THE DATA:
::::::
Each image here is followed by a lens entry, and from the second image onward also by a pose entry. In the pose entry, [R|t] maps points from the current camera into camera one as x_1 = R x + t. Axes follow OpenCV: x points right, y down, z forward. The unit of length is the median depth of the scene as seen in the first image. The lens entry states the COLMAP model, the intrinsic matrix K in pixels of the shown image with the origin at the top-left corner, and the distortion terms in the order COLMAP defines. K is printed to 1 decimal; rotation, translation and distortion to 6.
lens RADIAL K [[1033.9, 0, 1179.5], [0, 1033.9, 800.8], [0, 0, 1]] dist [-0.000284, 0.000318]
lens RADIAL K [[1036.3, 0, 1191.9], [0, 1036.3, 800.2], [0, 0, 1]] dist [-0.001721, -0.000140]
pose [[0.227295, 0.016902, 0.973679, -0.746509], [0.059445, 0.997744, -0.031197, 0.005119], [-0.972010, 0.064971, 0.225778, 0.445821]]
::::::
WORK INSTRUCTIONS:
Copy the material above line for line, with no changes.

TASK OUTPUT:
Each image here is followed by a lens entry, and from the second image onward also by a pose entry. In the pose entry, [R|t] maps points from the current camera into camera one as x_1 = R x + t. Axes follow OpenCV: x points right, y down, z forward. The unit of length is the median depth of the scene as seen in the first image. The lens entry states the COLMAP model, the intrinsic matrix K in pixels of the shown image with the origin at the top-left corner, and the distortion terms in the order COLMAP defines. K is printed to 1 decimal; rotation, translation and distortion to 6.
lens RADIAL K [[1033.9, 0, 1179.5], [0, 1033.9, 800.8], [0, 0, 1]] dist [-0.000284, 0.000318]
lens RADIAL K [[1036.3, 0, 1191.9], [0, 1036.3, 800.2], [0, 0, 1]] dist [-0.001721, -0.000140]
pose [[0.227295, 0.016902, 0.973679, -0.746509], [0.059445, 0.997744, -0.031197, 0.005119], [-0.972010, 0.064971, 0.225778, 0.445821]]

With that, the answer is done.